Ele anda como quem já matou. E matou mesmo.
Do meu lado, ele não treme. Não recua.
É o tipo que prefere morrer do que deixar passar.
Parou do meu lado, firme.
— “Base reposicionada. Dois na contenção, dois na sombra. Tão com olho no Corolla.”
Assenti com um movimento de queixo.
Olhei pro relógio. O tempo passava lento demais pro meu gosto.
— “E o piloto?”
— “Luva preta. Mão no volante o tempo todo. Tenso. O do banco de trás não desceu. Tão esperando alguma coisa.”
Ou alguém.
Traguei mais uma vez. Joguei o cigarro no chão e pisei sem pressa.
A fumaça se dissolvendo no vento que soprava do asfalto pro morro.
Ar quente. Ar sujo.
— “Faz o seguinte. Se o carro subir... não avisa. Atende na descida.”
— “De leve ou no seco?”
— “No seco.
Quem não vem com saudade, vem com recado.
E eu tô pronto pros dois.”
Diguinho não respondeu. Só sorriu.
Mas não era sorriso.
Era sede.
Aí ele perguntou.
Baixo. Reto.
Como quem corta carne no silêncio.
— “E a Alana, chefe…
Tem notícia dela?”
Parei.
A palavra soou no ar igual estouro de granada surda.
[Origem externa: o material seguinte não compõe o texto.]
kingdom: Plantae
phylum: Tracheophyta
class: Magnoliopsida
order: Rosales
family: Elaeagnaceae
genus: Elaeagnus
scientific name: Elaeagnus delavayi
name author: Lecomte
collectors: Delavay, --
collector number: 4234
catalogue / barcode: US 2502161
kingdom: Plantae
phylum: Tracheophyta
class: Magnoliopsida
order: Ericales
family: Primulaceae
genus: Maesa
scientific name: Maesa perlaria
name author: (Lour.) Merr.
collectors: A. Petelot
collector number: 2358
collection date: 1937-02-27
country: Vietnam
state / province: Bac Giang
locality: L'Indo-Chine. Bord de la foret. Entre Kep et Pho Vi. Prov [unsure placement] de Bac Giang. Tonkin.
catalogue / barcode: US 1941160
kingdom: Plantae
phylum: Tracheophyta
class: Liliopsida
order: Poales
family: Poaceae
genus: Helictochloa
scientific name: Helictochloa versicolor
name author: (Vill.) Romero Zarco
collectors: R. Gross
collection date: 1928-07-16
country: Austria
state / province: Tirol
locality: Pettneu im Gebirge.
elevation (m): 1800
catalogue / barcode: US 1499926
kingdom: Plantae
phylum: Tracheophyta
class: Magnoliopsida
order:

Tudo em volta continuava — gente rindo lá embaixo, panela batendo, cachorro latindo…
Mas dentro de mim, tudo travou.
Alana.
A filha da favela que jurou que nunca mais voltava.
A mesma que conheceu meu rosto antes de virar máscara.
A única que me viu antes de eu virar lenda.
Respirei fundo.
Engoli a resposta junto com o gosto amargo que veio na garganta.
— “Não.”
Diguinho insistiu.
Não com palavras. Com presença.
Com aquele olhar que dizia: "Se ela voltar... a guerra muda."
— “Mas se ela tiver vindo, chefe…
Tu vai encarar?
Ou vai sentir?”
Virei de lado.
Olhei nos olhos dele.
— “Diguinho...
Eu encaro tudo.
Sinto nada.
Se ela subir com farda, é alvo.
Se subir com saudade, é problema.
E eu resolvo os dois.”
Ele não sorriu. Nem discordou.
Só assentiu, como quem aceita ordem de Deus.
Mas eu sabia.
Diguinho sentia o mesmo que eu.
Ela era cicatriz aberta.
E cicatriz aberta fede quando o tempo vira.